A step by step explanation of what happens inside the model: 1) The user inputs some text, which is converted to lowercase (the model was trained on lowercase text only, hence the output) 2) All text is tokenized, or turned into numbers (i.e: "who is caesar?" becomes [14, 623, 1237, 124]). This model uses a vocabulary size of 3000, which means it only knows 3000 different combinations of text bytes.
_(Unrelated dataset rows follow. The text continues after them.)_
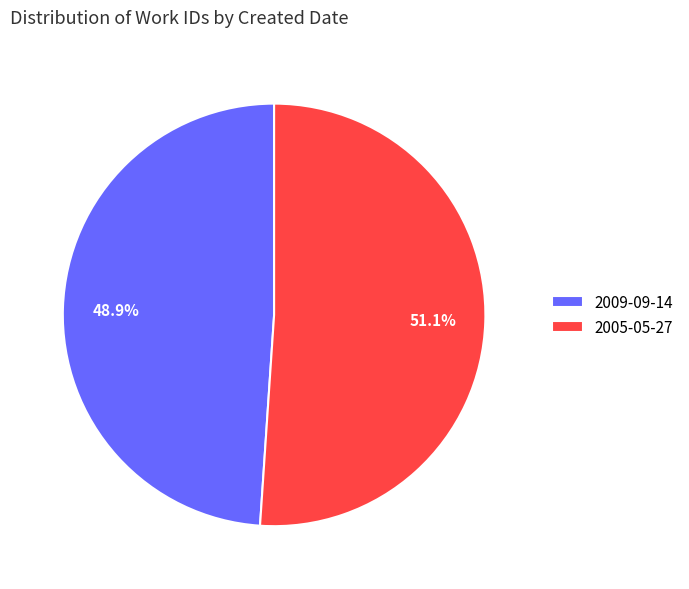

Which slice is the smallest?

2009-09-14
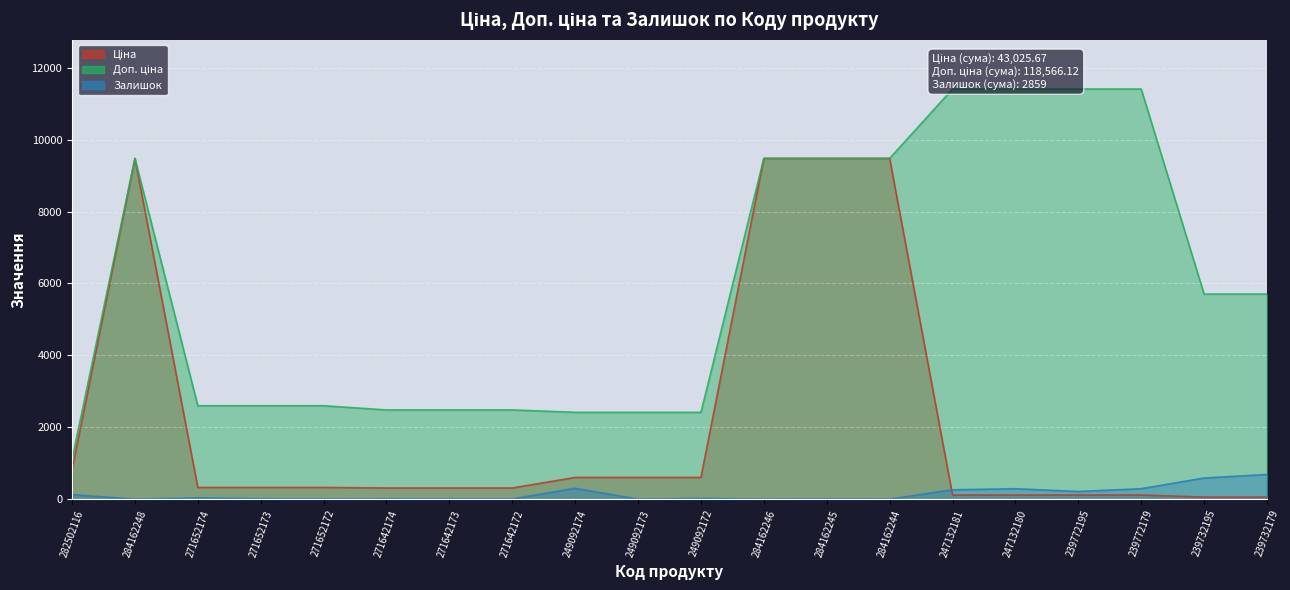

At which category does Залишок reach its first local valley?

284162248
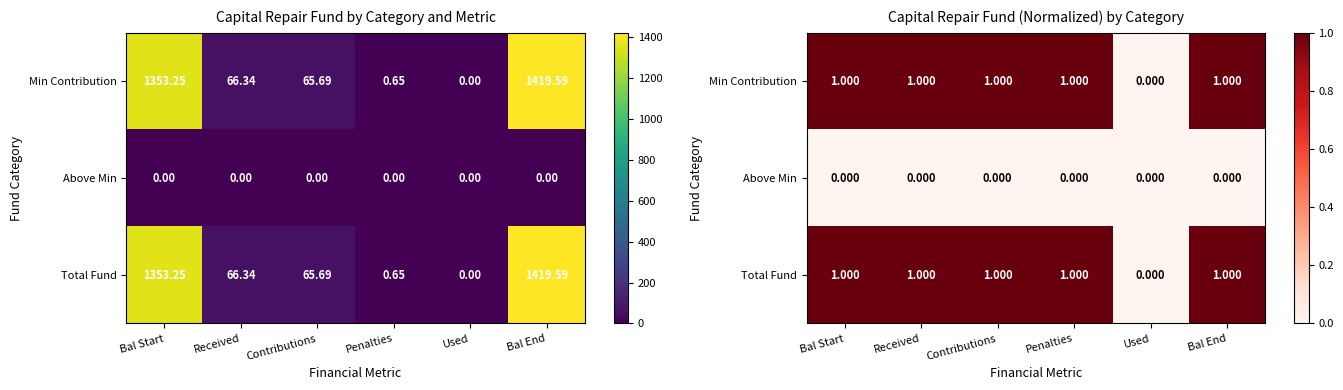

Which series has the widest spread of values?

Min Contribution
The ones it doesn't know get classified as "unknown" tokens. 3) Each token gets a learned embedding value. The embedding is how the model knows what a token "means", so synonyms like "fight" and "battle" would have similar embedding values. The embedding is a vector of 512 values. 4) Then each token receives a positional embedding, which is some 512-dimension vector based on its position in the sequence. A more advanced model would use relative position embeddings rather than learned ones. Side note: why do we need to tell the model each token's position? You need to understand the attention mechanism to understand this, but basically the model doesn't know the ordering of the tokens, and you need to tell it. Read "Attention is All You Need" for more info on this. 5) Then the embedded representations of all the input tokens go through 6 layers of transformers. Each transformer layer is a multi-head attention block followed by some linear layers that expand then collapse the dimensionality (which stays constant between layers). 6) After passing through all the transformers, the transformed input goes to a final linear layer that predicts the next token. This is simplified, and ignores all the activation functions, layer norms, and skip connections, but this covers the important aspects. RomeGPT is very basic and small (22.3M params), compared to Claude or ChatGPT, whos parameter counts are not public but likely number in the trillions. This isn't fact, but you probably need >1B parameters to make a decent chatbot. Training one of these from scratch on consumer GPUs (which I used for this model, and they took over an hour just to train this version of the model!) isn't the most practical. But, I wanted to try it, and therefore RomeGPT was made.